— About this task —
Look through the data below. Collect every line where the word "المكتب" occurs.

(Transcribed page contents)
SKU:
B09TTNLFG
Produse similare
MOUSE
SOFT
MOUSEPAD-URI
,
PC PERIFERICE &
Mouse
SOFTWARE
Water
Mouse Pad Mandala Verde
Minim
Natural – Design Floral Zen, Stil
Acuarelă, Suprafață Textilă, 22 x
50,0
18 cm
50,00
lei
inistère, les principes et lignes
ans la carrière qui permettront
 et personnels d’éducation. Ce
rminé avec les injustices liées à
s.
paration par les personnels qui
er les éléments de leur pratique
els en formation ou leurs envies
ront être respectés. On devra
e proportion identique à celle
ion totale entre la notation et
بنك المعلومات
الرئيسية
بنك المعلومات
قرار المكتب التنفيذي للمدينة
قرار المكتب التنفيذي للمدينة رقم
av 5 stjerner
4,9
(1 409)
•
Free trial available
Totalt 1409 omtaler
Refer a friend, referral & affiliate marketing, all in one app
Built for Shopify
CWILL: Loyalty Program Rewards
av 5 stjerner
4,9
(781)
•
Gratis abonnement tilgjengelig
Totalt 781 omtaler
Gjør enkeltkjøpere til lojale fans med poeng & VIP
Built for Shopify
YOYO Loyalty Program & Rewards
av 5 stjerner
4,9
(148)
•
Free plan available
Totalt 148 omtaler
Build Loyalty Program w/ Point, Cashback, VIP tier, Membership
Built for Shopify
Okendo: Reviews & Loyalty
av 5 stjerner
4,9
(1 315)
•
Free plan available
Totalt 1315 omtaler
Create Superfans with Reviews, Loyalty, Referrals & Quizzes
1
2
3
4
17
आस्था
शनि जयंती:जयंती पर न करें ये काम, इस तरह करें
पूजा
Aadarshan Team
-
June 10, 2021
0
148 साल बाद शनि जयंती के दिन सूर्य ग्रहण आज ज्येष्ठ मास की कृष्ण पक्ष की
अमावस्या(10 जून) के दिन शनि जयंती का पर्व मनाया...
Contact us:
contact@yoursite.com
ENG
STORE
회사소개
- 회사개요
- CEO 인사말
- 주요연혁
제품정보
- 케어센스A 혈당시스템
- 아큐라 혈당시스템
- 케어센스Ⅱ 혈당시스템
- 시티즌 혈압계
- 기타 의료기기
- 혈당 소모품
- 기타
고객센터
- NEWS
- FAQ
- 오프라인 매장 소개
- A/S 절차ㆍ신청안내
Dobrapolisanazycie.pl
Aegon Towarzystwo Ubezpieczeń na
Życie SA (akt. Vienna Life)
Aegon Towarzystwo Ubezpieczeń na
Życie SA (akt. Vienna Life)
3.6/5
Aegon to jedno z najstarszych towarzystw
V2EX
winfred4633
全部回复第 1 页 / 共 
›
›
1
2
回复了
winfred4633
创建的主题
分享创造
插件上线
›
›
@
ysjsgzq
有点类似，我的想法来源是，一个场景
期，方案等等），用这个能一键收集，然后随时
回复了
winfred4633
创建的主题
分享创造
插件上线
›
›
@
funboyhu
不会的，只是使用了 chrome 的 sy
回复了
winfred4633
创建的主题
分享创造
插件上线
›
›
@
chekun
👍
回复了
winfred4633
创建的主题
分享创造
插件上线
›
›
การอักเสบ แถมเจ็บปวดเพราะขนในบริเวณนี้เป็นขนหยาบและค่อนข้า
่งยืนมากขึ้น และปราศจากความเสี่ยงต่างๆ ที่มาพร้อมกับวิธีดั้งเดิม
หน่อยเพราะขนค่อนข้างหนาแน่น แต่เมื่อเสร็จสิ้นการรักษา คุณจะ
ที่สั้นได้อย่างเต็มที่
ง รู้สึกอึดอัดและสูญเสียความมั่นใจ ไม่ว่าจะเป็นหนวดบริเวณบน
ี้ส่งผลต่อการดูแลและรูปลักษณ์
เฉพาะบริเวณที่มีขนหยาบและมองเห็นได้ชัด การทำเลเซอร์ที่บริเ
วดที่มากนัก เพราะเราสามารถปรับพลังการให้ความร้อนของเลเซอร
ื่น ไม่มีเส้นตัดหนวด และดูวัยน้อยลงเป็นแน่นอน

— Exercise output —
قرار المكتب التنفيذي للمدينة
قرار المكتب التنفيذي للمدينة رقم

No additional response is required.